People come across each other, more by necessity or happenstance than by desire, and the odd relationships they forge become obsessive, inappropriate, and murderous. A blue collar menagerie becomes entangled in webs of deceit, extortion, crime and unfulfilled desires. What seems to be unrelated stories tie into a common and unexpected finale where art imitates imperfect life.
Excerpt:
His first trip to the Strip in Las Vegas had left him in awe of the glitter, of the waste of water in the desert, of the crowds walking and rolling along the boulevard and teeming inside the outlandish casinos. His second trip had been like going to the McDonald’s down the street from his house with the smell of fries spilled on the floor. He had seen the haggard faces of casino workers after long shifts and decrepit gamblers throwing away their money down shiny slots to be rewarded with noise and lights, and he had hated himself for seeing those things.
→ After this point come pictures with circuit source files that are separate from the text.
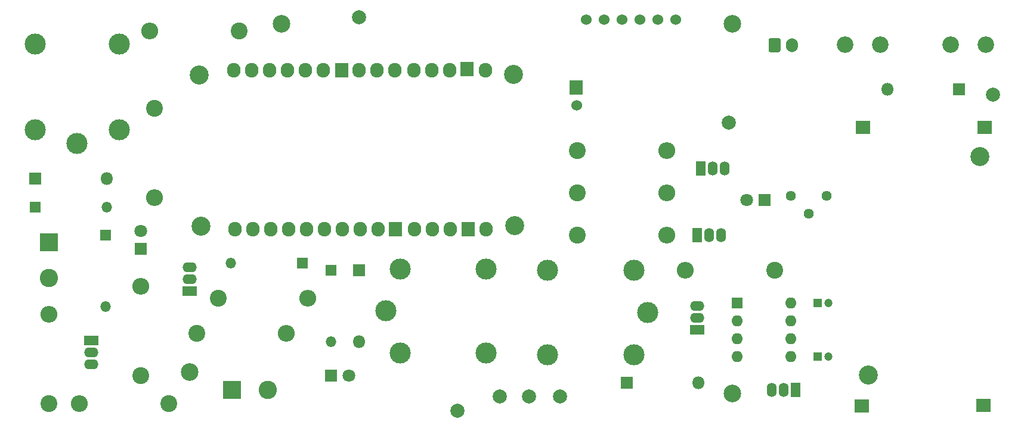
<source format=gbr>
%TF.GenerationSoftware,KiCad,Pcbnew,5.1.7-a382d34a8~87~ubuntu18.04.1*%
%TF.CreationDate,2020-10-22T00:58:17-03:00*%
%TF.ProjectId,Disp_Sec_V_1,44697370-5f53-4656-935f-565f312e6b69,1.1*%
%TF.SameCoordinates,Original*%
%TF.FileFunction,Soldermask,Top*%
%TF.FilePolarity,Negative*%
%FSLAX46Y46*%
G04 Gerber Fmt 4.6, Leading zero omitted, Abs format (unit mm)*
G04 Created by KiCad (PCBNEW 5.1.7-a382d34a8~87~ubuntu18.04.1) date 2020-10-22 00:58:17*
%MOMM*%
%LPD*%
G01*
G04 APERTURE LIST*
%ADD10C,2.000000*%
%ADD11C,2.500000*%
%ADD12O,2.400000X2.400000*%
%ADD13C,2.400000*%
%ADD14C,2.600000*%
%ADD15R,2.600000X2.600000*%
%ADD16R,2.000000X1.400000*%
%ADD17O,2.000000X1.400000*%
%ADD18O,1.800000X1.800000*%
%ADD19R,1.800000X1.800000*%
%ADD20C,2.700000*%
%ADD21O,1.900000X2.100000*%
%ADD22R,1.900000X2.100000*%
%ADD23R,1.400000X2.000000*%
%ADD24O,1.400000X2.000000*%
%ADD25C,3.000000*%
%ADD26C,1.524000*%
%ADD27R,2.100000X1.900000*%
%ADD28C,2.350000*%
%ADD29O,1.500000X1.500000*%
%ADD30R,1.500000X1.500000*%
%ADD31O,1.600000X1.600000*%
%ADD32R,1.600000X1.600000*%
%ADD33C,1.440000*%
%ADD34O,1.700000X2.000000*%
%ADD35C,1.800000*%
%ADD36C,1.200000*%
%ADD37R,1.200000X1.200000*%
G04 APERTURE END LIST*
D10*
%TO.C,TP4*%
X152000000Y-119000000D03*
%TD*%
%TO.C,TP3*%
X156150000Y-119000000D03*
%TD*%
%TO.C,TP2*%
X160500000Y-119000000D03*
%TD*%
%TO.C,TP1*%
X184500000Y-80000000D03*
%TD*%
%TO.C,FID3*%
X222000000Y-76000000D03*
%TD*%
%TO.C,FID2*%
X132000000Y-65000000D03*
%TD*%
%TO.C,FID1*%
X146000000Y-121000000D03*
%TD*%
D11*
%TO.C,H4*%
X108000000Y-115500000D03*
%TD*%
%TO.C,H3*%
X185000000Y-66000000D03*
%TD*%
%TO.C,H2*%
X121000000Y-66000000D03*
%TD*%
%TO.C,H1*%
X185000000Y-118500000D03*
%TD*%
D12*
%TO.C,R7*%
X121700000Y-110000000D03*
D13*
X109000000Y-110000000D03*
%TD*%
D14*
%TO.C,J2*%
X88000000Y-102080000D03*
D15*
X88000000Y-97000000D03*
%TD*%
D16*
%TO.C,Q4*%
X94000000Y-111000000D03*
D17*
X94000000Y-114400000D03*
X94000000Y-112700000D03*
%TD*%
D12*
%TO.C,R6*%
X88000000Y-107300000D03*
D13*
X88000000Y-120000000D03*
%TD*%
D18*
%TO.C,D1*%
X180160000Y-117000000D03*
D19*
X170000000Y-117000000D03*
%TD*%
D20*
%TO.C,U1*%
X109531400Y-94740900D03*
X109340900Y-73252500D03*
X153943300Y-73163600D03*
X154133800Y-94652000D03*
D21*
X114243100Y-72528600D03*
D22*
X129572000Y-72554000D03*
X147352000Y-72427000D03*
X147479000Y-95160000D03*
D21*
X114370100Y-95134600D03*
D22*
X137192000Y-95160000D03*
D21*
X126943100Y-72528600D03*
X144850100Y-72528600D03*
X142310100Y-72528600D03*
X134563100Y-72528600D03*
X139770100Y-72528600D03*
X116783100Y-72528600D03*
X132023100Y-72528600D03*
X119323100Y-72528600D03*
X124403100Y-72528600D03*
X121863100Y-72528600D03*
X149930100Y-72528600D03*
X137103100Y-72528600D03*
X139897100Y-95134600D03*
X150057100Y-95134600D03*
X142437100Y-95134600D03*
X144977100Y-95134600D03*
X119450100Y-95134600D03*
X129610100Y-95134600D03*
X134690100Y-95134600D03*
X124530100Y-95134600D03*
X121990100Y-95134600D03*
X116910100Y-95134600D03*
X132150100Y-95134600D03*
X127070100Y-95134600D03*
%TD*%
D23*
%TO.C,Q6*%
X180000000Y-96000000D03*
D24*
X183400000Y-96000000D03*
X181700000Y-96000000D03*
%TD*%
D18*
%TO.C,D7*%
X96160000Y-88000000D03*
D19*
X86000000Y-88000000D03*
%TD*%
D25*
%TO.C,K3*%
X135830000Y-106810000D03*
X137830000Y-100810000D03*
X150030000Y-100810000D03*
X150030000Y-112810000D03*
X137830000Y-112810000D03*
%TD*%
D18*
%TO.C,D8*%
X132000000Y-111160000D03*
D19*
X132000000Y-101000000D03*
%TD*%
D22*
%TO.C,U3*%
X162820000Y-75032000D03*
D26*
X164305900Y-65380000D03*
X177005900Y-65380000D03*
X174465900Y-65380000D03*
X171925900Y-65380000D03*
X169385900Y-65380000D03*
X166845900Y-65380000D03*
X162883500Y-77559300D03*
%TD*%
D14*
%TO.C,J3*%
X119080000Y-118000000D03*
D15*
X114000000Y-118000000D03*
%TD*%
D16*
%TO.C,Q5*%
X108000000Y-104000000D03*
D17*
X108000000Y-100600000D03*
X108000000Y-102300000D03*
%TD*%
D25*
%TO.C,K1*%
X173000000Y-107000000D03*
X171000000Y-113000000D03*
X158800000Y-113000000D03*
X158800000Y-101000000D03*
X171000000Y-101000000D03*
%TD*%
D16*
%TO.C,Q1*%
X180000000Y-109470000D03*
D17*
X180000000Y-106070000D03*
X180000000Y-107770000D03*
%TD*%
D20*
%TO.C,U4*%
X204298200Y-115934200D03*
X220122400Y-84819200D03*
D27*
X203371100Y-120277600D03*
X220668500Y-120264900D03*
X220859000Y-80679000D03*
X203561600Y-80691700D03*
%TD*%
D28*
%TO.C,F1*%
X220970000Y-68910000D03*
X215970000Y-68910000D03*
X200970000Y-68910000D03*
X205970000Y-68910000D03*
%TD*%
D29*
%TO.C,D6*%
X113840000Y-100000000D03*
D30*
X124000000Y-100000000D03*
%TD*%
D31*
%TO.C,U2*%
X193300000Y-105660000D03*
X185680000Y-113280000D03*
X193300000Y-108200000D03*
X185680000Y-110740000D03*
X193300000Y-110740000D03*
X185680000Y-108200000D03*
X193300000Y-113280000D03*
D32*
X185680000Y-105660000D03*
%TD*%
D33*
%TO.C,RV1*%
X193300000Y-90420000D03*
X195840000Y-92960000D03*
X198380000Y-90420000D03*
%TD*%
D12*
%TO.C,R11*%
X101000000Y-103300000D03*
D13*
X101000000Y-116000000D03*
%TD*%
D12*
%TO.C,R10*%
X92300000Y-120000000D03*
D13*
X105000000Y-120000000D03*
%TD*%
D12*
%TO.C,R9*%
X175700000Y-96000000D03*
D13*
X163000000Y-96000000D03*
%TD*%
D12*
%TO.C,R8*%
X175700000Y-90000000D03*
D13*
X163000000Y-90000000D03*
%TD*%
D12*
%TO.C,R5*%
X175700000Y-84000000D03*
D13*
X163000000Y-84000000D03*
%TD*%
D12*
%TO.C,R4*%
X103000000Y-90700000D03*
D13*
X103000000Y-78000000D03*
%TD*%
D12*
%TO.C,R3*%
X102300000Y-67000000D03*
D13*
X115000000Y-67000000D03*
%TD*%
D12*
%TO.C,R2*%
X124700000Y-105000000D03*
D13*
X112000000Y-105000000D03*
%TD*%
D12*
%TO.C,R1*%
X178300000Y-101000000D03*
D13*
X191000000Y-101000000D03*
%TD*%
D23*
%TO.C,Q3*%
X180500000Y-86500000D03*
D24*
X183900000Y-86500000D03*
X182200000Y-86500000D03*
%TD*%
D23*
%TO.C,Q2*%
X194000000Y-118000000D03*
D24*
X190600000Y-118000000D03*
X192300000Y-118000000D03*
%TD*%
D25*
%TO.C,K2*%
X92000000Y-83000000D03*
X86000000Y-81000000D03*
X86000000Y-68800000D03*
X98000000Y-68800000D03*
X98000000Y-81000000D03*
%TD*%
D34*
%TO.C,J1*%
X193500000Y-69000000D03*
G36*
G01*
X190150000Y-69750000D02*
X190150000Y-68250000D01*
G75*
G02*
X190400000Y-68000000I250000J0D01*
G01*
X191600000Y-68000000D01*
G75*
G02*
X191850000Y-68250000I0J-250000D01*
G01*
X191850000Y-69750000D01*
G75*
G02*
X191600000Y-70000000I-250000J0D01*
G01*
X190400000Y-70000000D01*
G75*
G02*
X190150000Y-69750000I0J250000D01*
G01*
G37*
%TD*%
D35*
%TO.C,D11*%
X130540000Y-116000000D03*
D19*
X128000000Y-116000000D03*
%TD*%
D35*
%TO.C,D10*%
X101000000Y-95460000D03*
D19*
X101000000Y-98000000D03*
%TD*%
D35*
%TO.C,D9*%
X187000000Y-91000000D03*
D19*
X189540000Y-91000000D03*
%TD*%
D29*
%TO.C,D5*%
X128000000Y-111160000D03*
D30*
X128000000Y-101000000D03*
%TD*%
D29*
%TO.C,D4*%
X96000000Y-106160000D03*
D30*
X96000000Y-96000000D03*
%TD*%
D29*
%TO.C,D3*%
X96160000Y-92000000D03*
D30*
X86000000Y-92000000D03*
%TD*%
D18*
%TO.C,D2*%
X207000000Y-75260000D03*
D19*
X217160000Y-75260000D03*
%TD*%
D36*
%TO.C,C2*%
X198610000Y-105660000D03*
D37*
X197110000Y-105660000D03*
%TD*%
D36*
%TO.C,C1*%
X198610000Y-113280000D03*
D37*
X197110000Y-113280000D03*
%TD*%
M02*

</source>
Why could he not be like anybody else and just enjoy himself? His hypersensitive perception distorted normal life into half truths and ironies yet he could not get to the gist of things, to the whys and the hows, his insight getting mired on non-essentials that made his anticipated discovery of life's truths a disappearing mirage in the desert. He envied clods who got a kick out of eating at the NASCAR café whereas he could see nothing but a corporate attempt at deceiving him by giving him heroes he didn't care for, and he hated both the deceiving and the fact that he was too clever to be deceived.
There had been two moments of achieved satisfaction in this trip. He had stopped by a highway mirador in Utah to admire a landscape of mesas and canyons under a bright sun. He sat on a rock and took in the sights, breathing in a cold desert air. He had become enthralled by the sight of an eagle gliding over the rugged terrain with the smoothness of a celestial god. A crowd of screaming kids disgorged from a minivan and herded by their loud mouth parents had put an end to his bliss.
Later, he’d had *** with a ***** he had met in the lounge of one of the casinos. The short climax had been worth two hundred and fifty dollars. It had not been true companionship but he had enjoyed *** without emotional strings and had satisfied his curiosity over the flesh of a stranger.
Now he sat in his car stuck in the Denver afternoon rush hour, crawling his way through potholes and around orange cones. As the car’s stereo played Bob Dyland, he realized that he had divorced his wife only to fall into the lonely routine of a bachelor existence just as constraining as the shackles of a loveless and childless marriage. Something was amiss if his happiest moments of late had been sitting on a rock looking into the desert and screwing a *****. Whatever wasn’t right with his life, he couldn’t put a finger on what it was.
As he usually did on the way home from work, he stopped by the grocery store. With basket in hand he moved through the aisles not so much looking for goods but checking on the strolling humanity. He applied what he knew to be his flawed looking glass to the unsuspecting customers crossing his path. They came into view and he analyzed them and discard them and kept on moving, wondering how off the mark he had been in his judgments because he knew that his perceptions of other people were as flawed as people tended to perceive him. He envied people who could come into the store to buy groceries and walked away with just that. He always walked away with some groceries and the mental snapshots of the strangers he had crossed paths with.
He needed a hobby to occupy his wondering mind, something more enlightening than ruminating over stranger’s mental snapshots. He tried reading the usual fare of bestsellers but they left him as empty as prime time TV. He even tried a literary tack and picked up James Joyce's Ulysses but after a few pages he asked himself, what the hell is this crap? Since this first and last try at keeping his mind entertained, he had come back to his stacks of Car and Driver magazines as his source of mental stimulation.